» Directions
Give every line of the entries below as a JSON list of strings, one string per line, with blank lines omitted.

» Data for this exercise
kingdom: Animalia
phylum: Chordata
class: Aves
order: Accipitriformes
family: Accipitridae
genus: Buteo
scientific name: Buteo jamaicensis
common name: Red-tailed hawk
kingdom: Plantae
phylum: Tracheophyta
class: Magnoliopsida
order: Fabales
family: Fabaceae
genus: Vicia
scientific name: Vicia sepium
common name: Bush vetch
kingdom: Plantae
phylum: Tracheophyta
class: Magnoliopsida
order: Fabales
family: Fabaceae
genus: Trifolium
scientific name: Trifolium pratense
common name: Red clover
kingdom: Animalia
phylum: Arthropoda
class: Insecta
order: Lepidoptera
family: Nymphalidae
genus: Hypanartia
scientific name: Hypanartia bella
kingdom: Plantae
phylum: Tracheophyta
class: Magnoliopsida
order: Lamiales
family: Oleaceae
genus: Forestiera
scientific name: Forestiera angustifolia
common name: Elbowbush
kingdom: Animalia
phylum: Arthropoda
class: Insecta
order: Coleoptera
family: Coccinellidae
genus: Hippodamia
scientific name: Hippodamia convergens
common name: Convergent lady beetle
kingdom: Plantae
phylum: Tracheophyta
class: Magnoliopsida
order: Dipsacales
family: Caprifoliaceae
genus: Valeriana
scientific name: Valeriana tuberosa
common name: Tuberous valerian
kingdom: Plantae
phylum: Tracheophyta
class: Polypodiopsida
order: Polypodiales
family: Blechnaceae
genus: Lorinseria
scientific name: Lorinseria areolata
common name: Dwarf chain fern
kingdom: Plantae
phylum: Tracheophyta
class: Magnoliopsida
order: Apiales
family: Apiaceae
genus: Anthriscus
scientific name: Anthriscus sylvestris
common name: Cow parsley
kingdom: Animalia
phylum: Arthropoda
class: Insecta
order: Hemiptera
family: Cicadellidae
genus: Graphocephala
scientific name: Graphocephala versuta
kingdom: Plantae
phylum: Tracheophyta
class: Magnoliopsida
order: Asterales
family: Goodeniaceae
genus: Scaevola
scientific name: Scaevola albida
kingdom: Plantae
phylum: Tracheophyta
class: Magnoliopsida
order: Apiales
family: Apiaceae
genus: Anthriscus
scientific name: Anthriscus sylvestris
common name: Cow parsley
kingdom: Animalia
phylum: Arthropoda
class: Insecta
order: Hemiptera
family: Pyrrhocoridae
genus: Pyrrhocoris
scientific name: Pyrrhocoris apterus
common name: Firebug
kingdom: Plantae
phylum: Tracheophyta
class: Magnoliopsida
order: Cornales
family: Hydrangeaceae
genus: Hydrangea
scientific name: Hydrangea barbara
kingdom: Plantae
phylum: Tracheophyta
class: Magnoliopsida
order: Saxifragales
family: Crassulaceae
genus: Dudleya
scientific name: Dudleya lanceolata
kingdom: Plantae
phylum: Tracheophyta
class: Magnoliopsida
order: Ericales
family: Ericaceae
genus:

» Response to this exercise
[
  "kingdom: Animalia",
  "phylum: Chordata",
  "class: Aves",
  "order: Accipitriformes",
  "family: Accipitridae",
  "genus: Buteo",
  "scientific name: Buteo jamaicensis",
  "common name: Red-tailed hawk",
  "kingdom: Plantae",
  "phylum: Tracheophyta",
  "class: Magnoliopsida",
  "order: Fabales",
  "family: Fabaceae",
  "genus: Vicia",
  "scientific name: Vicia sepium",
  "common name: Bush vetch",
  "kingdom: Plantae",
  "phylum: Tracheophyta",
  "class: Magnoliopsida",
  "order: Fabales",
  "family: Fabaceae",
  "genus: Trifolium",
  "scientific name: Trifolium pratense",
  "common name: Red clover",
  "kingdom: Animalia",
  "phylum: Arthropoda",
  "class: Insecta",
  "order: Lepidoptera",
  "family: Nymphalidae",
  "genus: Hypanartia",
  "scientific name: Hypanartia bella",
  "kingdom: Plantae",
  "phylum: Tracheophyta",
  "class: Magnoliopsida",
  "order: Lamiales",
  "family: Oleaceae",
  "genus: Forestiera",
  "scientific name: Forestiera angustifolia",
  "common name: Elbowbush",
  "kingdom: Animalia",
  "phylum: Arthropoda",
  "class: Insecta",
  "order: Coleoptera",
  "family: Coccinellidae",
  "genus: Hippodamia",
  "scientific name: Hippodamia convergens",
  "common name: Convergent lady beetle",
  "kingdom: Plantae",
  "phylum: Tracheophyta",
  "class: Magnoliopsida",
  "order: Dipsacales",
  "family: Caprifoliaceae",
  "genus: Valeriana",
  "scientific name: Valeriana tuberosa",
  "common name: Tuberous valerian",
  "kingdom: Plantae",
  "phylum: Tracheophyta",
  "class: Polypodiopsida",
  "order: Polypodiales",
  "family: Blechnaceae",
  "genus: Lorinseria",
  "scientific name: Lorinseria areolata",
  "common name: Dwarf chain fern",
  "kingdom: Plantae",
  "phylum: Tracheophyta",
  "class: Magnoliopsida",
  "order: Apiales",
  "family: Apiaceae",
  "genus: Anthriscus",
  "scientific name: Anthriscus sylvestris",
  "common name: Cow parsley",
  "kingdom: Animalia",
  "phylum: Arthropoda",
  "class: Insecta",
  "order: Hemiptera",
  "family: Cicadellidae",
  "genus: Graphocephala",
  "scientific name: Graphocephala versuta",
  "kingdom: Plantae",
  "phylum: Tracheophyta",
  "class: Magnoliopsida",
  "order: Asterales",
  "family: Goodeniaceae",
  "genus: Scaevola",
  "scientific name: Scaevola albida",
  "kingdom: Plantae",
  "phylum: Tracheophyta",
  "class: Magnoliopsida",
  "order: Apiales",
  "family: Apiaceae",
  "genus: Anthriscus",
  "scientific name: Anthriscus sylvestris",
  "common name: Cow parsley",
  "kingdom: Animalia",
  "phylum: Arthropoda",
  "class: Insecta",
  "order: Hemiptera",
  "family: Pyrrhocoridae",
  "genus: Pyrrhocoris",
  "scientific name: Pyrrhocoris apterus",
  "common name: Firebug",
  "kingdom: Plantae",
  "phylum: Tracheophyta",
  "class: Magnoliopsida",
  "order: Cornales",
  "family: Hydrangeaceae",
  "genus: Hydrangea",
  "scientific name: Hydrangea barbara",
  "kingdom: Plantae",
  "phylum: Tracheophyta",
  "class: Magnoliopsida",
  "order: Saxifragales",
  "family: Crassulaceae",
  "genus: Dudleya",
  "scientific name: Dudleya lanceolata",
  "kingdom: Plantae",
  "phylum: Tracheophyta",
  "class: Magnoliopsida",
  "order: Ericales",
  "family: Ericaceae",
  "genus:"
]